Transcribe all data verbatim. Skip the pictures.

-- -- --

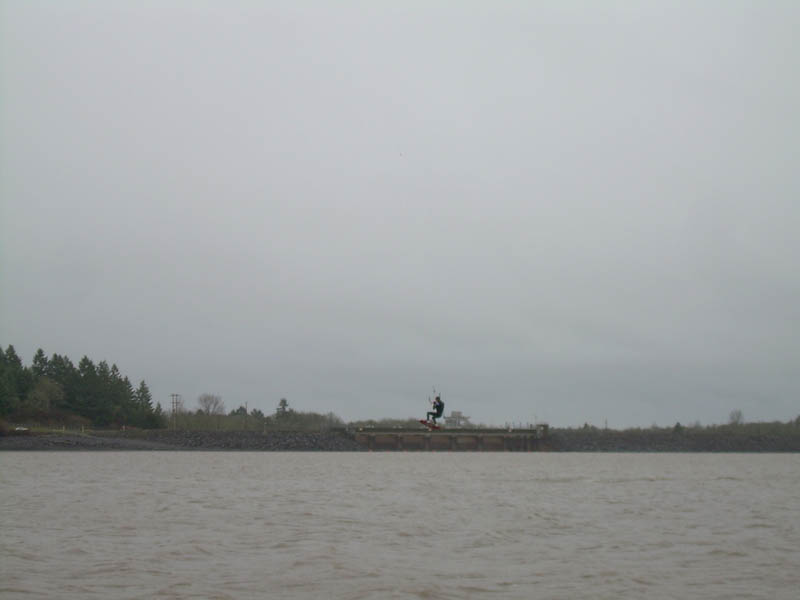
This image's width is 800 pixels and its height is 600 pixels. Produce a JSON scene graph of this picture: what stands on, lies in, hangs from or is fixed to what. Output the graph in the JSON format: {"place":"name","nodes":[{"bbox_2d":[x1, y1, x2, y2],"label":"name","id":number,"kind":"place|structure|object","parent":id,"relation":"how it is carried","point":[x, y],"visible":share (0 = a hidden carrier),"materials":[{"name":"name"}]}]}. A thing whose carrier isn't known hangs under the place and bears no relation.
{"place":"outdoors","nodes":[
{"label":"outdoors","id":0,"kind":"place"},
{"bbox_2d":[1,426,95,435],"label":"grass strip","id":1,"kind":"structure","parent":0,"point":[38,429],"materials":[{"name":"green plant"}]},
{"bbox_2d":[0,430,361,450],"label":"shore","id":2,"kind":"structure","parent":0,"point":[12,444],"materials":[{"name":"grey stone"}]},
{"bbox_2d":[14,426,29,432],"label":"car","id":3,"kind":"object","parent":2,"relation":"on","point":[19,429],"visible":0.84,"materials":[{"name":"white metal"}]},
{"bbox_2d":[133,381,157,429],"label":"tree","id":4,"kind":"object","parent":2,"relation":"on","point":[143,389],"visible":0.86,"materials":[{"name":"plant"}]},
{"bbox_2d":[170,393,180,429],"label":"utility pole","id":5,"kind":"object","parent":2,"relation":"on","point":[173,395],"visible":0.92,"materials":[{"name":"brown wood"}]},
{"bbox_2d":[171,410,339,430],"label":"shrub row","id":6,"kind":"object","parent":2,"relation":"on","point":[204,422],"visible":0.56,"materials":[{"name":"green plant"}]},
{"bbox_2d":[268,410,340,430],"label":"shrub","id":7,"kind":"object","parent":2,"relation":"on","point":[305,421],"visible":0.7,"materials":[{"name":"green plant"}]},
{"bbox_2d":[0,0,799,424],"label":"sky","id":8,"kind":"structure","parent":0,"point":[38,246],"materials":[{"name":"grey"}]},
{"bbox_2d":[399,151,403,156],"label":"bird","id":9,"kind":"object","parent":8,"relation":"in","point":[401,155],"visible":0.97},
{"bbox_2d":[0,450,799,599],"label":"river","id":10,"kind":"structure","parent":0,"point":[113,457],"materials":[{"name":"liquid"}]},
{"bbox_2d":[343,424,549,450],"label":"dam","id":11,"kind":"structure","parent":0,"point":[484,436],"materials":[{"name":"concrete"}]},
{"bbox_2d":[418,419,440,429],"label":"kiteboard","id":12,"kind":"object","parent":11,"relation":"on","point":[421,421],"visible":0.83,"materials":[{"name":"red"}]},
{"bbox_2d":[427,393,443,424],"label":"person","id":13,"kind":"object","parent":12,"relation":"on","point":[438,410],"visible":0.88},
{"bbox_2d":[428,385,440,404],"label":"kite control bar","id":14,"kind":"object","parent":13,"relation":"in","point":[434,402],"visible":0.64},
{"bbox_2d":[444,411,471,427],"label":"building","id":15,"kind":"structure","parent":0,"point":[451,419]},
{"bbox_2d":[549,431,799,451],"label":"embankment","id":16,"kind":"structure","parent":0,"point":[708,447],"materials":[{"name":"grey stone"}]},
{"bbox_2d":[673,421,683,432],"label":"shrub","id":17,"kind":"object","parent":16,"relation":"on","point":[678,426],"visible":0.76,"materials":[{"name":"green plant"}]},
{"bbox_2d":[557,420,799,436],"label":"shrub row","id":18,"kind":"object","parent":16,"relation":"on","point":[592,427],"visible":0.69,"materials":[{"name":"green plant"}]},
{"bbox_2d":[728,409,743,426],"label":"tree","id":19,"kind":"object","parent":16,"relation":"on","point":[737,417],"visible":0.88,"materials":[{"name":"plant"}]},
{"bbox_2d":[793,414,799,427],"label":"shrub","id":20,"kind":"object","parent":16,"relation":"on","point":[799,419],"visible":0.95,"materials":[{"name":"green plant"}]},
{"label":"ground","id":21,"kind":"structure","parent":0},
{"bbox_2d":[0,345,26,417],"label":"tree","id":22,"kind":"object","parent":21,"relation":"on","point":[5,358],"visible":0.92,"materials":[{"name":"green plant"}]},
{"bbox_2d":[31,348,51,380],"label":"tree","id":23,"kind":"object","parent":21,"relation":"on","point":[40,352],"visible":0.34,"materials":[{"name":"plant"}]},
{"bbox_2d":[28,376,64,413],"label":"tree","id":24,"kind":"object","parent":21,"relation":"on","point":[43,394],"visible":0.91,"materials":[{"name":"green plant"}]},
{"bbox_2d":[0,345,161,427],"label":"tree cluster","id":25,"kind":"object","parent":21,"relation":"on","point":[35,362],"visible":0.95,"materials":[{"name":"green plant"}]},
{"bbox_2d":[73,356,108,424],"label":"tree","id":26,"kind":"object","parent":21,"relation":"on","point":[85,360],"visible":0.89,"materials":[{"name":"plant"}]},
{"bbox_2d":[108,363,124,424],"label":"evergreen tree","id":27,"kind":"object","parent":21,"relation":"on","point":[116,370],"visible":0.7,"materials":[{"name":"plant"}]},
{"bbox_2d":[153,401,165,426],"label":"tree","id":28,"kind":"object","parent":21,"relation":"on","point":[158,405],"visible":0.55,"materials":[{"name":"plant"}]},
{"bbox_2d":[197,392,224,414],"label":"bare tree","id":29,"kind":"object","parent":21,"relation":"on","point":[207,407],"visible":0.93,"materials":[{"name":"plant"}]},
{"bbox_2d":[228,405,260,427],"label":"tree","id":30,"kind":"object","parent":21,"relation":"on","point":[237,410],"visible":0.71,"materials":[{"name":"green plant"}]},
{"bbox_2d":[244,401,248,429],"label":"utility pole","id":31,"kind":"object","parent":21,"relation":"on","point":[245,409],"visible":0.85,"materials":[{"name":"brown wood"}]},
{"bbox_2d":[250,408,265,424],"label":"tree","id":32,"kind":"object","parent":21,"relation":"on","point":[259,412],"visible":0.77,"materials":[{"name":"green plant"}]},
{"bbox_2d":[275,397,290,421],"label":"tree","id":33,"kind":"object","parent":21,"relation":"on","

-- -- --

> **SOLVED PROBLEM**:
This image's width is 800 pixels and its height is 600 pixels. Produce a JSON scene graph of this picture: what stands on, lies in, hangs from or is fixed to what. Output the graph in the JSON format: {"place":"name","nodes":[{"bbox_2d":[x1, y1, x2, y2],"label":"name","id":number,"kind":"place|structure|object","parent":id,"relation":"how it is carried","point":[x, y],"visible":share (0 = a hidden carrier),"materials":[{"name":"name"}]}]}. A thing whose carrier isn't known hangs under the place and bears no relation.
{"place":"outdoors","nodes":[
{"label":"outdoors","id":0,"kind":"place"},
{"bbox_2d":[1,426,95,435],"label":"grass strip","id":1,"kind":"structure","parent":0,"point":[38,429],"materials":[{"name":"green plant"}]},
{"bbox_2d":[0,430,361,450],"label":"shore","id":2,"kind":"structure","parent":0,"point":[12,444],"materials":[{"name":"grey stone"}]},
{"bbox_2d":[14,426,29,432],"label":"car","id":3,"kind":"object","parent":2,"relation":"on","point":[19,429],"visible":0.84,"materials":[{"name":"white metal"}]},
{"bbox_2d":[133,381,157,429],"label":"tree","id":4,"kind":"object","parent":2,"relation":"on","point":[143,389],"visible":0.86,"materials":[{"name":"plant"}]},
{"bbox_2d":[170,393,180,429],"label":"utility pole","id":5,"kind":"object","parent":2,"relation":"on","point":[173,395],"visible":0.92,"materials":[{"name":"brown wood"}]},
{"bbox_2d":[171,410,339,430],"label":"shrub row","id":6,"kind":"object","parent":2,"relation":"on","point":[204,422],"visible":0.56,"materials":[{"name":"green plant"}]},
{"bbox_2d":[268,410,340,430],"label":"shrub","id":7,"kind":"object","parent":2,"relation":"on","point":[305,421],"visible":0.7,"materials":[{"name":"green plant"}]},
{"bbox_2d":[0,0,799,424],"label":"sky","id":8,"kind":"structure","parent":0,"point":[38,246],"materials":[{"name":"grey"}]},
{"bbox_2d":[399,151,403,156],"label":"bird","id":9,"kind":"object","parent":8,"relation":"in","point":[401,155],"visible":0.97},
{"bbox_2d":[0,450,799,599],"label":"river","id":10,"kind":"structure","parent":0,"point":[113,457],"materials":[{"name":"liquid"}]},
{"bbox_2d":[343,424,549,450],"label":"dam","id":11,"kind":"structure","parent":0,"point":[484,436],"materials":[{"name":"concrete"}]},
{"bbox_2d":[418,419,440,429],"label":"kiteboard","id":12,"kind":"object","parent":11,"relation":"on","point":[421,421],"visible":0.83,"materials":[{"name":"red"}]},
{"bbox_2d":[427,393,443,424],"label":"person","id":13,"kind":"object","parent":12,"relation":"on","point":[438,410],"visible":0.88},
{"bbox_2d":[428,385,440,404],"label":"kite control bar","id":14,"kind":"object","parent":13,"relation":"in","point":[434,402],"visible":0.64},
{"bbox_2d":[444,411,471,427],"label":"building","id":15,"kind":"structure","parent":0,"point":[451,419]},
{"bbox_2d":[549,431,799,451],"label":"embankment","id":16,"kind":"structure","parent":0,"point":[708,447],"materials":[{"name":"grey stone"}]},
{"bbox_2d":[673,421,683,432],"label":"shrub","id":17,"kind":"object","parent":16,"relation":"on","point":[678,426],"visible":0.76,"materials":[{"name":"green plant"}]},
{"bbox_2d":[557,420,799,436],"label":"shrub row","id":18,"kind":"object","parent":16,"relation":"on","point":[592,427],"visible":0.69,"materials":[{"name":"green plant"}]},
{"bbox_2d":[728,409,743,426],"label":"tree","id":19,"kind":"object","parent":16,"relation":"on","point":[737,417],"visible":0.88,"materials":[{"name":"plant"}]},
{"bbox_2d":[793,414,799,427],"label":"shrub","id":20,"kind":"object","parent":16,"relation":"on","point":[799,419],"visible":0.95,"materials":[{"name":"green plant"}]},
{"label":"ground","id":21,"kind":"structure","parent":0},
{"bbox_2d":[0,345,26,417],"label":"tree","id":22,"kind":"object","parent":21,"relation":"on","point":[5,358],"visible":0.92,"materials":[{"name":"green plant"}]},
{"bbox_2d":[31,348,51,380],"label":"tree","id":23,"kind":"object","parent":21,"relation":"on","point":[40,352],"visible":0.34,"materials":[{"name":"plant"}]},
{"bbox_2d":[28,376,64,413],"label":"tree","id":24,"kind":"object","parent":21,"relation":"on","point":[43,394],"visible":0.91,"materials":[{"name":"green plant"}]},
{"bbox_2d":[0,345,161,427],"label":"tree cluster","id":25,"kind":"object","parent":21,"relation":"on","point":[35,362],"visible":0.95,"materials":[{"name":"green plant"}]},
{"bbox_2d":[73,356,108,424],"label":"tree","id":26,"kind":"object","parent":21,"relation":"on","point":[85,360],"visible":0.89,"materials":[{"name":"plant"}]},
{"bbox_2d":[108,363,124,424],"label":"evergreen tree","id":27,"kind":"object","parent":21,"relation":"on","point":[116,370],"visible":0.7,"materials":[{"name":"plant"}]},
{"bbox_2d":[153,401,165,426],"label":"tree","id":28,"kind":"object","parent":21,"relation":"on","point":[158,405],"visible":0.55,"materials":[{"name":"plant"}]},
{"bbox_2d":[197,392,224,414],"label":"bare tree","id":29,"kind":"object","parent":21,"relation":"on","point":[207,407],"visible":0.93,"materials":[{"name":"plant"}]},
{"bbox_2d":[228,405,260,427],"label":"tree","id":30,"kind":"object","parent":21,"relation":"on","point":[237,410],"visible":0.71,"materials":[{"name":"green plant"}]},
{"bbox_2d":[244,401,248,429],"label":"utility pole","id":31,"kind":"object","parent":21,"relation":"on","point":[245,409],"visible":0.85,"materials":[{"name":"brown wood"}]},
{"bbox_2d":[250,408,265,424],"label":"tree","id":32,"kind":"object","parent":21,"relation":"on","point":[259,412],"visible":0.77,"materials":[{"name":"green plant"}]},
{"bbox_2d":[275,397,290,421],"label":"tree","id":33,"kind":"object","parent":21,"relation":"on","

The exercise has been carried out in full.